Impact of Partial Pressure, Conversion, and Temperature on the Oxidation Reaction Kinetics of Cu2O to CuO in Thermochemical Energy Storage

Abstract

Metal oxides are promising potential candidates for thermochemical energy storage in concentrated solar power plants. In particular, the Cu2O/CuO system is suitable because of its high energy density, applied temperature interval, and reduced cost compared to the CoO/Co3O4 system. In heterogenous gas-solid reactions, the pressure affects the kinetics significantly.
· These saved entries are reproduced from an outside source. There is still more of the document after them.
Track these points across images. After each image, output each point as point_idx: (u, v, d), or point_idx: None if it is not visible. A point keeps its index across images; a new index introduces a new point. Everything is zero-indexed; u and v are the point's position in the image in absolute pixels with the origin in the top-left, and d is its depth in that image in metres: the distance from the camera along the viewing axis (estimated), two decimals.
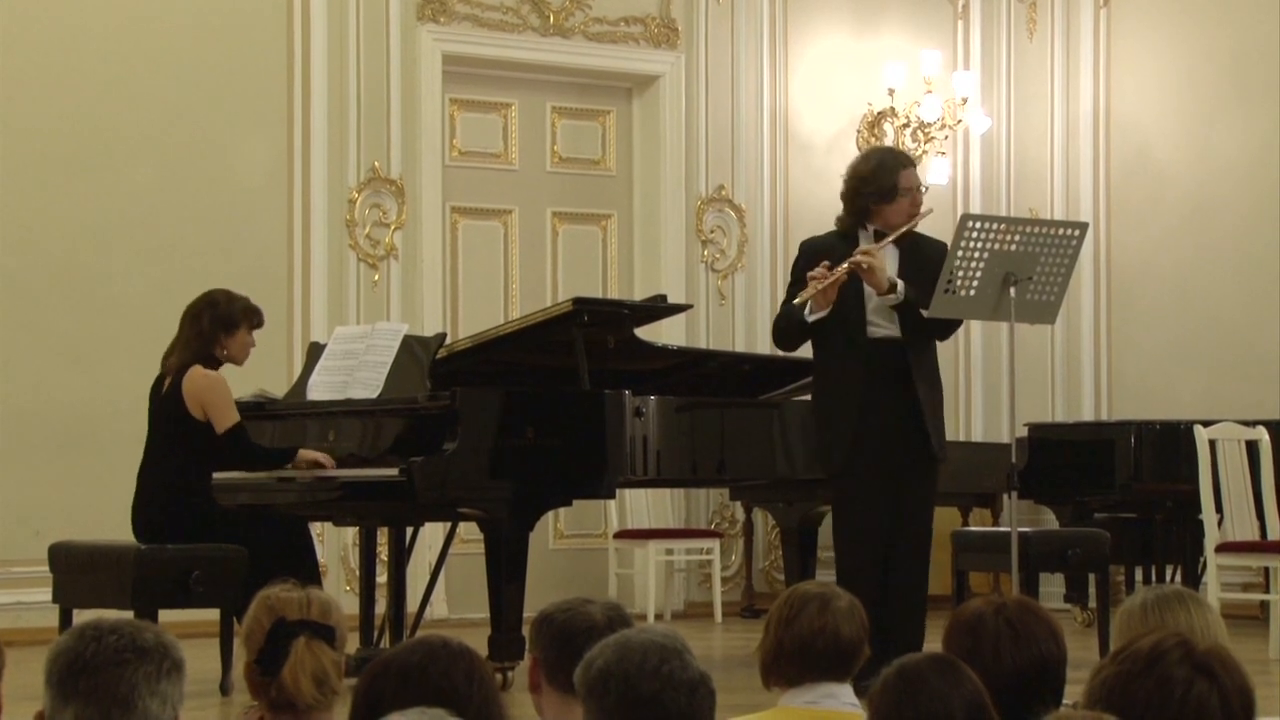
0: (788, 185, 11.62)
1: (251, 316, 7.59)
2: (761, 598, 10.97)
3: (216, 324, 7.49)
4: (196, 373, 7.40)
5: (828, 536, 7.28)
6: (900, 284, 7.02)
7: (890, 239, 7.09)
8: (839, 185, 7.98)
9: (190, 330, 7.50)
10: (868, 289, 7.06)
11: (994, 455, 10.42)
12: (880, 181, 7.12)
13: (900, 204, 7.13)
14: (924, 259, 7.14)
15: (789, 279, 7.49)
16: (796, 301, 7.02)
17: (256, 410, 7.73)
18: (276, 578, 3.38)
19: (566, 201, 11.22)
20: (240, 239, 9.92)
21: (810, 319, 7.04)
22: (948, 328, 7.33)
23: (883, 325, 7.11)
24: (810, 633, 3.73)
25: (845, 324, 7.05)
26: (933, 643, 4.12)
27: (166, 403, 7.45)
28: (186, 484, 7.40)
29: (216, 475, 7.51)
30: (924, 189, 7.29)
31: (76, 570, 7.40)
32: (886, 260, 7.09)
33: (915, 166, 7.36)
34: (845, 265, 6.95)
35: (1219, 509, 8.74)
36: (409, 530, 7.99)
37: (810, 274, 6.99)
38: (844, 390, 7.11)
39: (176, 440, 7.41)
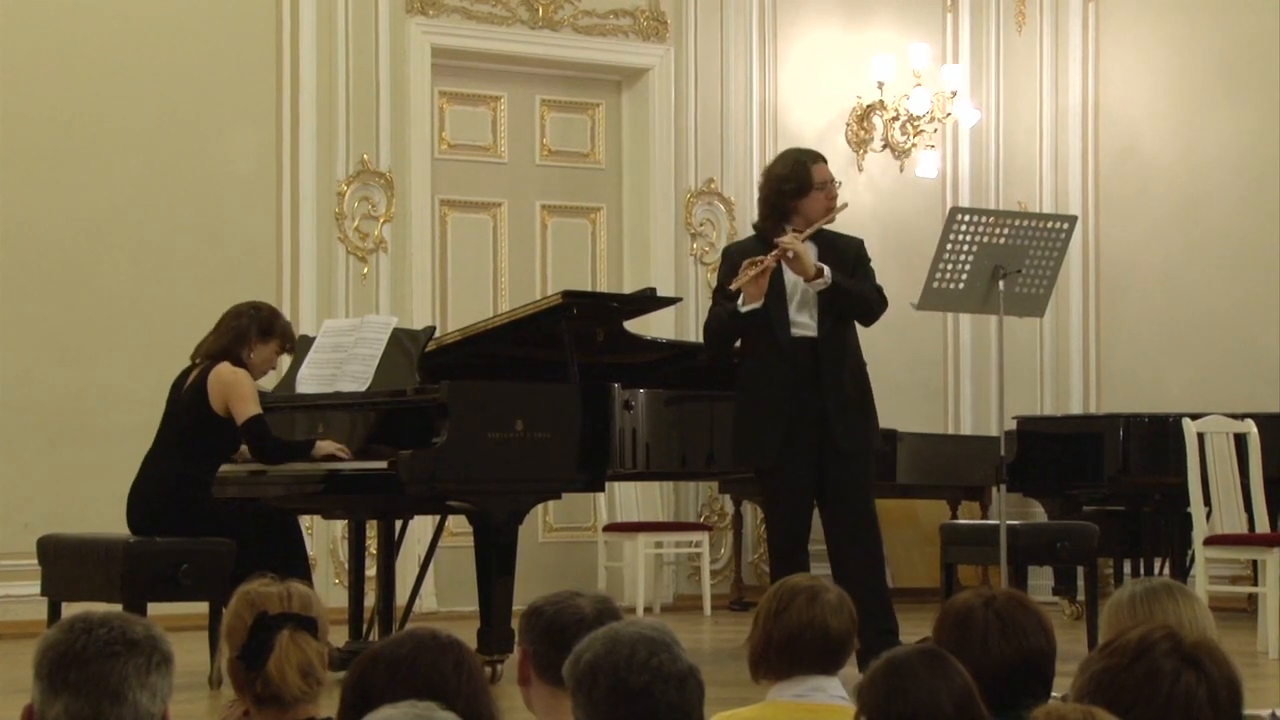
0: None
1: (287, 339, 7.63)
2: (750, 591, 10.98)
3: (254, 325, 7.51)
4: (224, 369, 7.41)
5: (817, 529, 7.29)
6: (827, 269, 7.08)
7: (809, 232, 7.14)
8: None
9: (229, 325, 7.53)
10: (789, 283, 7.13)
11: (982, 448, 10.43)
12: (798, 178, 7.20)
13: (816, 198, 7.21)
14: (839, 255, 7.20)
15: (716, 284, 7.56)
16: (732, 287, 7.09)
17: None
18: (263, 571, 3.38)
19: (555, 194, 11.22)
20: (229, 231, 9.92)
21: (744, 309, 7.09)
22: (871, 312, 7.32)
23: (803, 325, 7.16)
24: (799, 626, 3.74)
25: (768, 323, 7.11)
26: (922, 635, 4.13)
27: (188, 394, 7.44)
28: (191, 477, 7.39)
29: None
30: (838, 184, 7.35)
31: (65, 563, 7.39)
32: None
33: (827, 162, 7.41)
34: (773, 254, 7.02)
35: (1207, 502, 8.75)
36: (398, 523, 7.99)
37: (745, 263, 7.05)
38: (771, 392, 7.17)
39: (190, 433, 7.41)
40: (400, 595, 8.13)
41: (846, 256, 7.23)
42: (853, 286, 7.15)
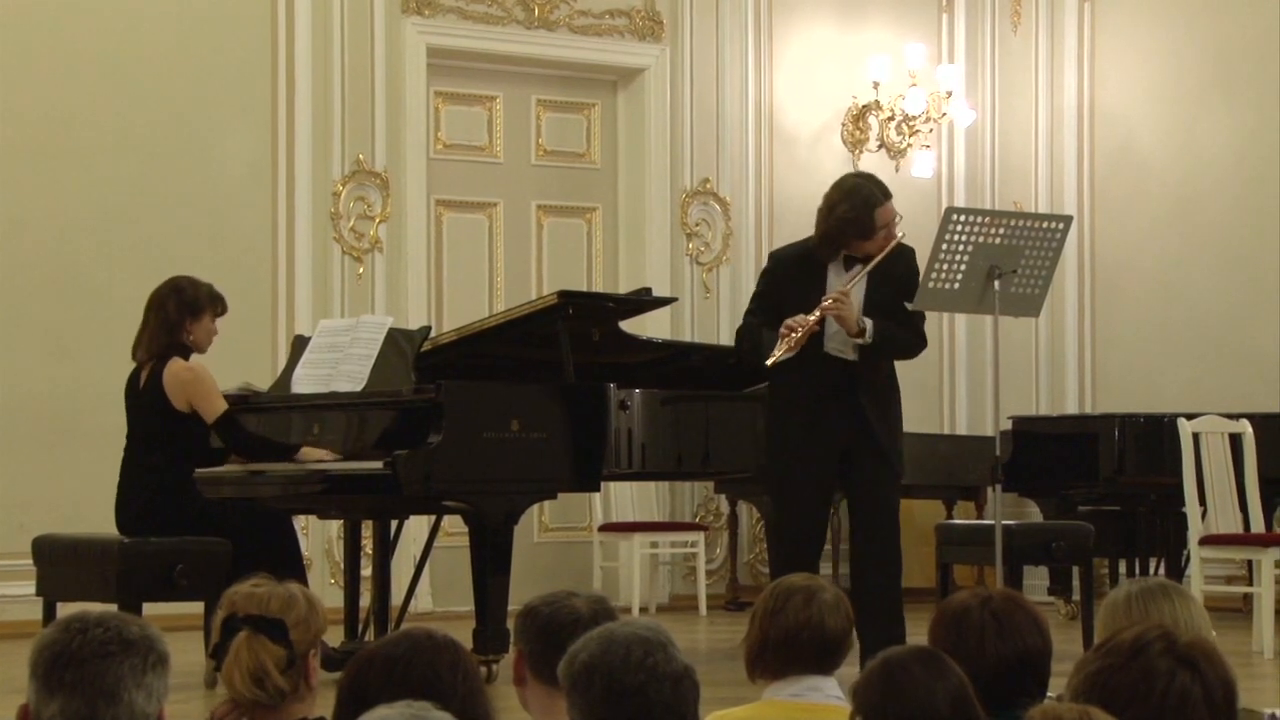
0: (772, 178, 11.63)
1: (216, 303, 7.54)
2: (746, 590, 10.98)
3: (183, 309, 7.45)
4: (177, 365, 7.38)
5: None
6: (869, 325, 7.05)
7: (865, 270, 7.10)
8: (823, 178, 7.99)
9: (156, 318, 7.47)
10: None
11: (978, 448, 10.43)
12: (861, 223, 7.12)
13: (878, 239, 7.15)
14: (889, 272, 7.16)
15: (756, 288, 7.53)
16: (769, 363, 7.05)
17: (241, 403, 7.72)
18: (258, 571, 3.38)
19: (551, 194, 11.22)
20: (225, 231, 9.91)
21: (779, 359, 7.05)
22: (908, 356, 7.33)
23: (837, 347, 7.14)
24: (795, 625, 3.74)
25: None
26: (918, 635, 4.13)
27: (146, 396, 7.42)
28: (171, 478, 7.38)
29: (200, 470, 7.50)
30: (899, 218, 7.27)
31: (60, 563, 7.38)
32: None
33: (891, 198, 7.31)
34: (817, 313, 7.00)
35: (1202, 502, 8.75)
36: (394, 523, 7.98)
37: (786, 324, 7.01)
38: (793, 403, 7.17)
39: (159, 434, 7.39)
40: (396, 595, 8.13)
41: (896, 271, 7.16)
42: (890, 340, 7.13)
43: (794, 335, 6.98)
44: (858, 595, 7.20)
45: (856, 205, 7.14)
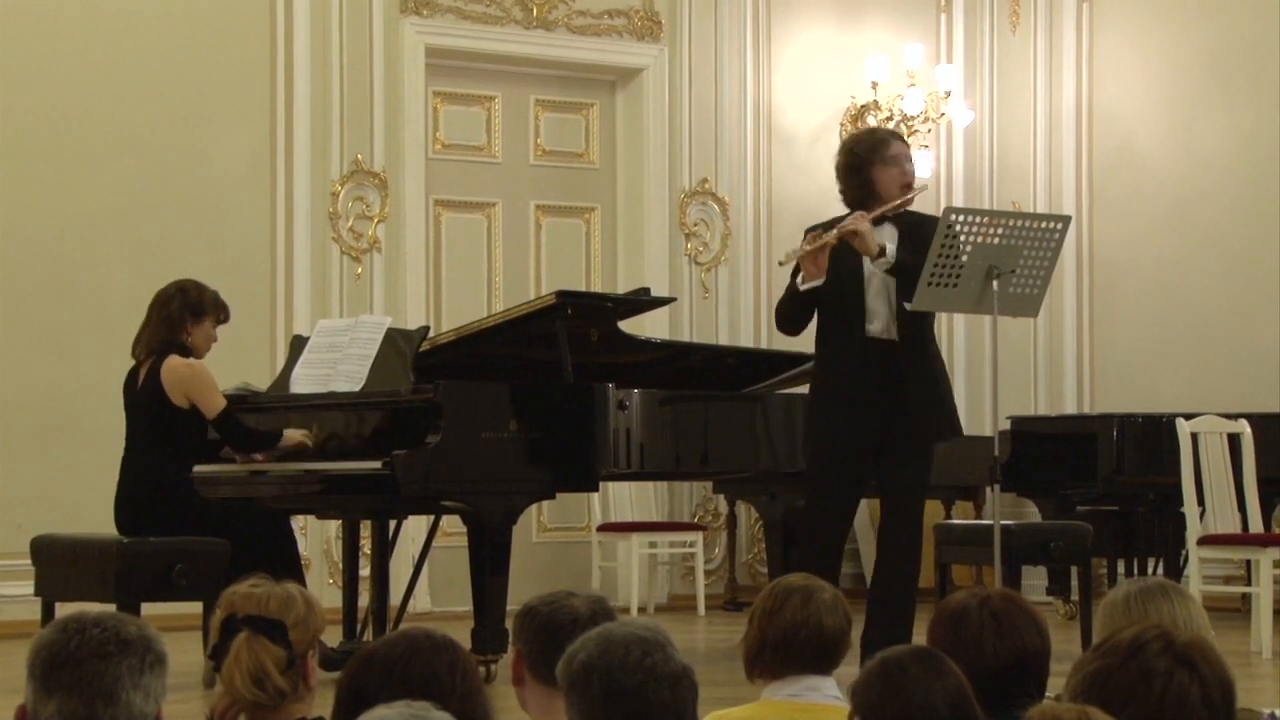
0: (771, 178, 11.63)
1: (219, 310, 7.57)
2: (744, 590, 10.98)
3: (186, 310, 7.47)
4: (176, 362, 7.39)
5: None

To quantify this effect for oxidation of Cu2O to CuO, isothermal runs between 800 °C and 930 °C at different oxygen partial pressures (0.1, 0.2, 0.5, and 1.0 bar) were conducted with thermogravimetric analysis (TGA). Defined fractions of CuO samples (1–100 µm) were analyzed with X-ray diffraction (XRD), Brunauer-Emmett-Teller (BET) analysis, and scanning electron microscopy (SEM) analysis. The kinetic analyses were performed with extended non-parametric kinetics (NPK), which is applied for the first time to consider the pressure term in the general kinetic equation in addition to the conversion and the temperature term. The results show how the oxygen partial pressure impacts the kinetics and how reparameterization of the pressure term affects the kinetic analysis of the oxidation reaction of Cu2O to CuO. The best conversion model is a two-dimensional Avrami-Erofeev model with an activation energy of 233 kJ/mol. The kinetic models for conversion, temperature, and pressure presented in this work provide one of the most important requirements for reactor designs.